# How Easy Is The Guitar



## retro72 (Jan 19, 2005)

I am starting my mid life crisis now I have reached 40 and wondered how easy it would be to learn the guitar. I dont want to be Eric Clapton, but I would like to eventually hold a tune.

Perhaps this or anything from the movie Black Snake Moans (samual L Jackson)


----------



## retro72 (Jan 19, 2005)

opps sorry. Double post some how. Perhaps a kind mod would delete just one of the threads please


----------



## Dusty (Feb 3, 2010)

Its a bit like watchmaking.......you need a lot of patience and lots and lots of practice but worth it in the end :thumbup:

Good luck.........


----------



## MattTheBass (Nov 25, 2011)

I don't want to put a damper on your enthusiasm, but to play like the guy in the video is going to take a few years of practice. So I'd start with a less demanding target! First you're going to need to learn a few open chords, get your left hand used to the strange contortions (certainly it'll feel like that to start with) and in a few weeks you can be strumming along to wonderwall (or anything else that takes your fancy). I'd recommend getting some lessons if you want go down the classical playing route, I taught myself when I was 12 and have so many bad fingering habits (phnarr phnarr) that I struggle with this style.

Go for it, but be realistic in your expectations to start with!


----------



## mrT0M (Dec 30, 2011)

I have been playing a few years and am OK, I will never be great but i'm happy with OK because although I practice lots i'm not obsessed or particulary structured in my learning approach.

Few tips:


Dont think you can buy ability with a expensive guitar, buy a good 'starter' acoustic, you can always upgrade at a later date. Reccomend a Yamaha for a beginner, I started with a Yamaha 310 - think they still make it.

Consider a few lessons to start with, learning how to hold and sit properly is a big part as well as learning how to finger the major chords properly will help when you move on.

I struggled with rhythm, and still do to some degree. It's a hard thing to be taught and is based so much on feel, start slow and speed up as you get better - tempting to go too fast too quickly.

### PROBLEM REQUIREMENTS
Reproduce the passage of the thread on learning the guitar from "I don't want" to "to start with!", word for word.

### INPUT DATA
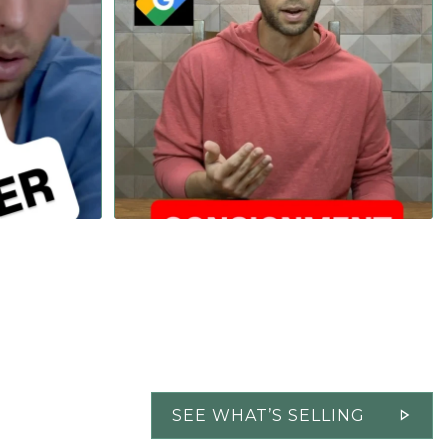
...
...
Tourbillon,
Sometimes the small details seem obvious to us
182
27
SEE WHAT’S SELLING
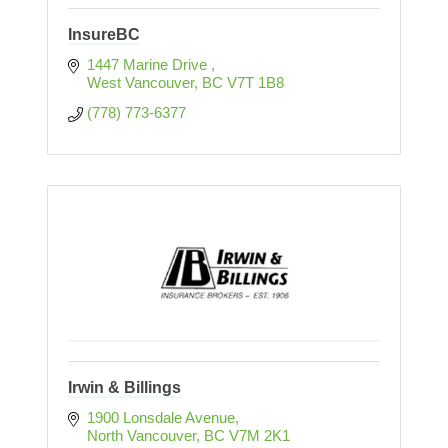
InsureBC
1447 Marine Drive 
West Vancouver
BC
V7T 1B8
(778) 773-6377
Irwin & Billings
1900 Lonsdale Avenue
North Vancouver
BC
V7M 2K1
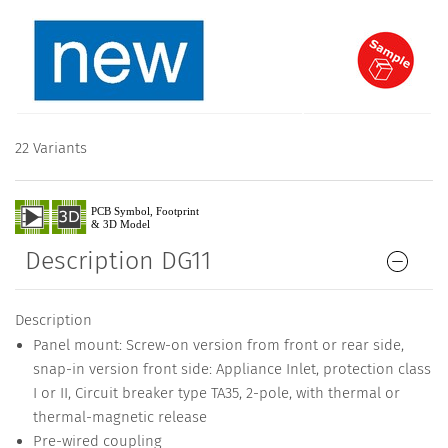
22 Variants
Description DG11
Description
Panel mount: Screw-on version from front or rear side,
snap-in version front side: Appliance Inlet, protection class
I or II, Circuit breaker type TA35, 2-pole, with thermal or
thermal-magnetic release
Pre-wired coupling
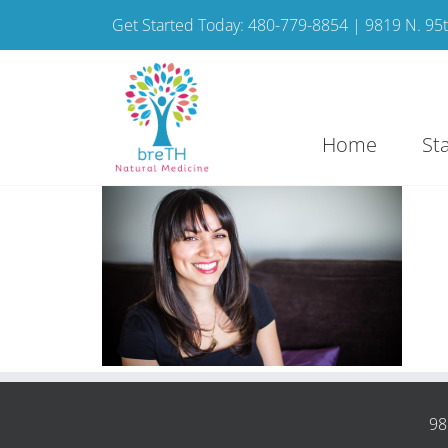
Get Started Today: 480-779-8854 | 9819 N. 95th
Home
St
98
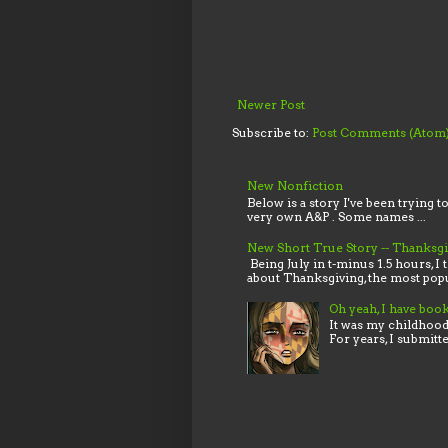
Newer Post
Subscribe to:
Post Comments (Atom
New Nonfiction
Below is a story I've been trying t
very own A&P . Some names ...
New Short True Story -- Thanksg
Being July in t-minus 1.5 hours, I 
about Thanksgiving, the most popu
Oh yeah, I have boo
It was my childhood,
For years, I submitt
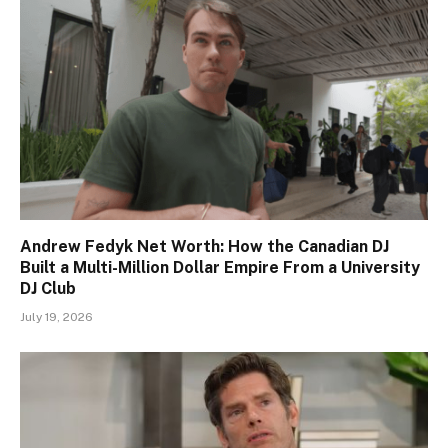
Andrew Fedyk Net Worth: How the Canadian DJ
Built a Multi-Million Dollar Empire From a University
DJ Club
July 19, 2026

### TASK RESULT
I don't want to put a damper on your enthusiasm, but to play like the guy in the video is going to take a few years of practice. So I'd start with a less demanding target! First you're going to need to learn a few open chords, get your left hand used to the strange contortions (certainly it'll feel like that to start with) and in a few weeks you can be strumming along to wonderwall (or anything else that takes your fancy). I'd recommend getting some lessons if you want go down the classical playing route, I taught myself when I was 12 and have so many bad fingering habits (phnarr phnarr) that I struggle with this style.

Go for it, but be realistic in your expectations to start with!